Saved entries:
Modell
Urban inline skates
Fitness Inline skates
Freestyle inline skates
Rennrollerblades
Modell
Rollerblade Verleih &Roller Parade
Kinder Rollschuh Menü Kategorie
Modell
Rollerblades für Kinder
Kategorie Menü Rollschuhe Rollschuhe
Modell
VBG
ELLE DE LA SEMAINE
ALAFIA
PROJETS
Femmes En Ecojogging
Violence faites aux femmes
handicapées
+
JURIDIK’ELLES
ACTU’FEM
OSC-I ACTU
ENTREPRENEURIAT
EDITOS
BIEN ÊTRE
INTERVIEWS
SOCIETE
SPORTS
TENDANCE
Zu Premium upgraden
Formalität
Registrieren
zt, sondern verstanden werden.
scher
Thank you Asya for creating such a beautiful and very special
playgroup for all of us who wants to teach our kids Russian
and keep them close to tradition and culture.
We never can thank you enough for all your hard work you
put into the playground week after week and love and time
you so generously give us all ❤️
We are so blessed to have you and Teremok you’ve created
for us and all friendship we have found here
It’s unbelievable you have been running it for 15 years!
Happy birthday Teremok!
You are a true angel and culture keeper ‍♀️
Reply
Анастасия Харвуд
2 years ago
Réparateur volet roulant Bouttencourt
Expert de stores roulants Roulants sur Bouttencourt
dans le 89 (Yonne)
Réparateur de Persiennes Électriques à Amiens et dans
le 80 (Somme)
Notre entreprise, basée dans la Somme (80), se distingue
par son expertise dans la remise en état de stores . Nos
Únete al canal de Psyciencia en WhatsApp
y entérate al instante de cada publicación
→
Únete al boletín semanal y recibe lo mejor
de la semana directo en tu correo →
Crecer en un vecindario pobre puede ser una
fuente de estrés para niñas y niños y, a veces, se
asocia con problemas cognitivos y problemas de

## Task instructions
Pull every line of text out of the listing above and reproduce each one without any changes.

## Result of this task
Modell
Urban inline skates
Fitness Inline skates
Freestyle inline skates
Rennrollerblades
Modell
Rollerblade Verleih &Roller Parade
Kinder Rollschuh Menü Kategorie
Modell
Rollerblades für Kinder
Kategorie Menü Rollschuhe Rollschuhe
Modell
VBG
ELLE DE LA SEMAINE
ALAFIA
PROJETS
Femmes En Ecojogging
Violence faites aux femmes
handicapées
+
JURIDIK’ELLES
ACTU’FEM
OSC-I ACTU
ENTREPRENEURIAT
EDITOS
BIEN ÊTRE
INTERVIEWS
SOCIETE
SPORTS
TENDANCE
Zu Premium upgraden
Formalität
Registrieren
zt, sondern verstanden werden.
scher
Thank you Asya for creating such a beautiful and very special
playgroup for all of us who wants to teach our kids Russian
and keep them close to tradition and culture.
We never can thank you enough for all your hard work you
put into the playground week after week and love and time
you so generously give us all ❤️
We are so blessed to have you and Teremok you’ve created
for us and all friendship we have found here
It’s unbelievable you have been running it for 15 years!
Happy birthday Teremok!
You are a true angel and culture keeper ‍♀️
Reply
Анастасия Харвуд
2 years ago
Réparateur volet roulant Bouttencourt
Expert de stores roulants Roulants sur Bouttencourt
dans le 89 (Yonne)
Réparateur de Persiennes Électriques à Amiens et dans
le 80 (Somme)
Notre entreprise, basée dans la Somme (80), se distingue
par son expertise dans la remise en état de stores . Nos
Únete al canal de Psyciencia en WhatsApp
y entérate al instante de cada publicación
→
Únete al boletín semanal y recibe lo mejor
de la semana directo en tu correo →
Crecer en un vecindario pobre puede ser una
fuente de estrés para niñas y niños y, a veces, se
asocia con problemas cognitivos y problemas de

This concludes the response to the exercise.